WHAT YOU WILL DO:
• A. According to the text on server-side scripting, what does the acronym GNU stand for?
• B. Show every line in the rows that contains the word "First".

PHP is one of several so-called server-side scripting languages used web servers to perform computations on the server at the request of web surfers requesting pages from the server. PHP stands for "PHP Hypertext Preprocessor" which is a a recursive acronym (see the July 5, 2002 entry for a brief discussion of recursive rules). One of the most famous recursive acronyms in computer science is GNU which stands for "GNU's Not Unix". There are other popular server-side scripting languages including ASP (for "Active Server Page" from Microsoft) and JSP (for "Java Server Pages" from Sun Microsystems).

Insert a suitably edited version of the email that I sent Erika, Jen, Leah and Susannah on June 8, 2002, replacing the names and email addresses of the Artemis instructors and students with made-up names and email addresses to protect the student's privacy. I thought about including a summary of the relational model but this is exactly the sort of more advanced material that is readily available on the web and interested readers should be encouraged to go out and learn on their own. I will include a link to a good source for this material however.

As per the above instruction, here's the excerpted and edited email inserted on July 30, 2002:

BEGIN INSERT

In the following exchange, MySQL is run as a server and this next incantation starts the server running as a separate process. A process in this context refers to a computation managed by the operating system; more generally, the word "process" refers to any on-going or evolving computation. In the so-called client-server model processes called "servers" provide ("serve up") services to processes called "clients" who request the services. Once the server process is up and running, anyone can start up a client process and connect to the server.

SUPPLIED RECORDS:
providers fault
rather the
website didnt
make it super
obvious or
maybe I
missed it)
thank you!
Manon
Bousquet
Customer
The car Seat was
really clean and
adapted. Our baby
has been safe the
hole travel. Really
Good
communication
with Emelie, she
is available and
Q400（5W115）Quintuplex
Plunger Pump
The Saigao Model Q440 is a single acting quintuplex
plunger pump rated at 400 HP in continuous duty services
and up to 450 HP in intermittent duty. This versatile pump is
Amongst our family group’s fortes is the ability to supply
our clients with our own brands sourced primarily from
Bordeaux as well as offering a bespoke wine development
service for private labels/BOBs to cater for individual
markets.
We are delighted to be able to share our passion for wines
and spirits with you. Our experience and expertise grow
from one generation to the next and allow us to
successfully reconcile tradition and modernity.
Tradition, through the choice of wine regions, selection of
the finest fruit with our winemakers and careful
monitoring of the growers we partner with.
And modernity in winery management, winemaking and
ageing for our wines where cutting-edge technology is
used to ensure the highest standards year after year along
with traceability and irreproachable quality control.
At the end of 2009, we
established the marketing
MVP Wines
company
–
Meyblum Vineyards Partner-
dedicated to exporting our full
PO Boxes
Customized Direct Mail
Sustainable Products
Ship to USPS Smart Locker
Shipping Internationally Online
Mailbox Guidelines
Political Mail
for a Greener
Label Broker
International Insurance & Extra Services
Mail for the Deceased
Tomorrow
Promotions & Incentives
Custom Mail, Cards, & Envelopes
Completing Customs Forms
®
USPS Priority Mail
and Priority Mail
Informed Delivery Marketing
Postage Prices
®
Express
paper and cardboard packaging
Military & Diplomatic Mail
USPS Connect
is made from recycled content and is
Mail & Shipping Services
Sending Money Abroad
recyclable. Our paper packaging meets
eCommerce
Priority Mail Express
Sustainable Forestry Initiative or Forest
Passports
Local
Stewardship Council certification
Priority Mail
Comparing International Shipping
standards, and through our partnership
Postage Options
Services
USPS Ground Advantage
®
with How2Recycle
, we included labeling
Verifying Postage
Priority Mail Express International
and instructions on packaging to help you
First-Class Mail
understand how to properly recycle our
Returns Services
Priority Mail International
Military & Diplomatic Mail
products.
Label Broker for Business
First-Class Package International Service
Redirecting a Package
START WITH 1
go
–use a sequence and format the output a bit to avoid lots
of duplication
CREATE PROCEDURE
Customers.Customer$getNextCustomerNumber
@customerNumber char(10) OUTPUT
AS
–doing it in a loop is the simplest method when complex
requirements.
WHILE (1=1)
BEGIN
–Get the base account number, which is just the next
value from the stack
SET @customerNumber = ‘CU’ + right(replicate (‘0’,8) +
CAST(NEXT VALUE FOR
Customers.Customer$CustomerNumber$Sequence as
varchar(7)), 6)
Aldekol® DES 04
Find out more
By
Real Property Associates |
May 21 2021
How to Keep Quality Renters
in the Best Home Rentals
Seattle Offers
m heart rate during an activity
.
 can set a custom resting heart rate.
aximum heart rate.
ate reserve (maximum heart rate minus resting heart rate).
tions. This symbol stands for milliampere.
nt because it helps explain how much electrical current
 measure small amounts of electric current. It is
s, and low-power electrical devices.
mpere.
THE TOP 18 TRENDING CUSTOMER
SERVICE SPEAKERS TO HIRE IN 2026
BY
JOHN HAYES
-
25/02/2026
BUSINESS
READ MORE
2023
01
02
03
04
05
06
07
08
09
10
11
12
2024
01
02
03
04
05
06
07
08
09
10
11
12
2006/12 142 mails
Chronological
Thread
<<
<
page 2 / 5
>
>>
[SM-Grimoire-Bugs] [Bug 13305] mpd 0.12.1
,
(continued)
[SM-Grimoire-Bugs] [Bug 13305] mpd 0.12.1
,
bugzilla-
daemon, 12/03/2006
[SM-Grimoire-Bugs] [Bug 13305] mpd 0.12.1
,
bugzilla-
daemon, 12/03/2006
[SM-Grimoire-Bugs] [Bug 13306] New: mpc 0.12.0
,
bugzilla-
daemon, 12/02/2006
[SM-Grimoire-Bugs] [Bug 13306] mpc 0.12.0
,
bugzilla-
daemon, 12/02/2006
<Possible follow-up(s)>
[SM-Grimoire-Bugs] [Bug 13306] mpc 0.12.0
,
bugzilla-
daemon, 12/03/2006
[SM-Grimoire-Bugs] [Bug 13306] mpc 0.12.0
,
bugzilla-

ANSWERS TO THE TASKS:
• A. GNU's Not Unix

• B.
First-Class Mail
First-Class Package International Service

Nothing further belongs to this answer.